Copy all of the lines below, leaving every character unchanged.

[Stored data entries]
◇ ◇ ◇ ◇ ◇ ◇ ◇
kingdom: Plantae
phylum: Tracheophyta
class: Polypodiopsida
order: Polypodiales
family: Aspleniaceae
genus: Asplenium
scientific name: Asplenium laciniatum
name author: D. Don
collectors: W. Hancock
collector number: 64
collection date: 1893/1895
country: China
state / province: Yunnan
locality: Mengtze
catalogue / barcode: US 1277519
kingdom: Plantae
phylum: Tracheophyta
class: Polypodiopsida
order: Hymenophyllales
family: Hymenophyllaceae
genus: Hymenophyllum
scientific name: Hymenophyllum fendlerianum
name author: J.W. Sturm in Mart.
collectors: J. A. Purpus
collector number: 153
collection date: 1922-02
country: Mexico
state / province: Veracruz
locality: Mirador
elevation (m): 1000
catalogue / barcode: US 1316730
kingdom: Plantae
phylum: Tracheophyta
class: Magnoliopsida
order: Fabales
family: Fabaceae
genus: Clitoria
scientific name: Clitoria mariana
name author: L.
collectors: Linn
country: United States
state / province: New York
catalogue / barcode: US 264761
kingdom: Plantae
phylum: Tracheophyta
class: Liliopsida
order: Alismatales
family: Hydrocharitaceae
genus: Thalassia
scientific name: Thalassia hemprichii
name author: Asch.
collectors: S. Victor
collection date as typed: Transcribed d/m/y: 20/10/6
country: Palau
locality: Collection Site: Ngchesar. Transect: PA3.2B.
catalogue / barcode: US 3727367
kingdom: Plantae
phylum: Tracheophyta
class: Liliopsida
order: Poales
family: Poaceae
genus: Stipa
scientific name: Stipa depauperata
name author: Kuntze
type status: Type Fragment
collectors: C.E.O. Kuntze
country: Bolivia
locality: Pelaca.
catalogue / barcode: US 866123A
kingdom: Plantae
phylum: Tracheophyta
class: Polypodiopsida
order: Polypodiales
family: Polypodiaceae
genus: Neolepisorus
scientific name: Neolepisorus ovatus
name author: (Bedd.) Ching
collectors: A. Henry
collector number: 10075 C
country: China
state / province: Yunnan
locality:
◇ ◇ ◇ ◇ ◇ ◇ ◇
*FINAL ANSWER*
kingdom: Plantae
phylum: Tracheophyta
class: Polypodiopsida
order: Polypodiales
family: Aspleniaceae
genus: Asplenium
scientific name: Asplenium laciniatum
name author: D. Don
collectors: W. Hancock
collector number: 64
collection date: 1893/1895
country: China
state / province: Yunnan
locality: Mengtze
catalogue / barcode: US 1277519
kingdom: Plantae
phylum: Tracheophyta
class: Polypodiopsida
order: Hymenophyllales
family: Hymenophyllaceae
genus: Hymenophyllum
scientific name: Hymenophyllum fendlerianum
name author: J.W. Sturm in Mart.
collectors: J. A. Purpus
collector number: 153
collection date: 1922-02
country: Mexico
state / province: Veracruz
locality: Mirador
elevation (m): 1000
catalogue / barcode: US 1316730
kingdom: Plantae
phylum: Tracheophyta
class: Magnoliopsida
order: Fabales
family: Fabaceae
genus: Clitoria
scientific name: Clitoria mariana
name author: L.
collectors: Linn
country: United States
state / province: New York
catalogue / barcode: US 264761
kingdom: Plantae
phylum: Tracheophyta
class: Liliopsida
order: Alismatales
family: Hydrocharitaceae
genus: Thalassia
scientific name: Thalassia hemprichii
name author: Asch.
collectors: S. Victor
collection date as typed: Transcribed d/m/y: 20/10/6
country: Palau
locality: Collection Site: Ngchesar. Transect: PA3.2B.
catalogue / barcode: US 3727367
kingdom: Plantae
phylum: Tracheophyta
class: Liliopsida
order: Poales
family: Poaceae
genus: Stipa
scientific name: Stipa depauperata
name author: Kuntze
type status: Type Fragment
collectors: C.E.O. Kuntze
country: Bolivia
locality: Pelaca.
catalogue / barcode: US 866123A
kingdom: Plantae
phylum: Tracheophyta
class: Polypodiopsida
order: Polypodiales
family: Polypodiaceae
genus: Neolepisorus
scientific name: Neolepisorus ovatus
name author: (Bedd.) Ching
collectors: A. Henry
collector number: 10075 C
country: China
state / province: Yunnan
locality:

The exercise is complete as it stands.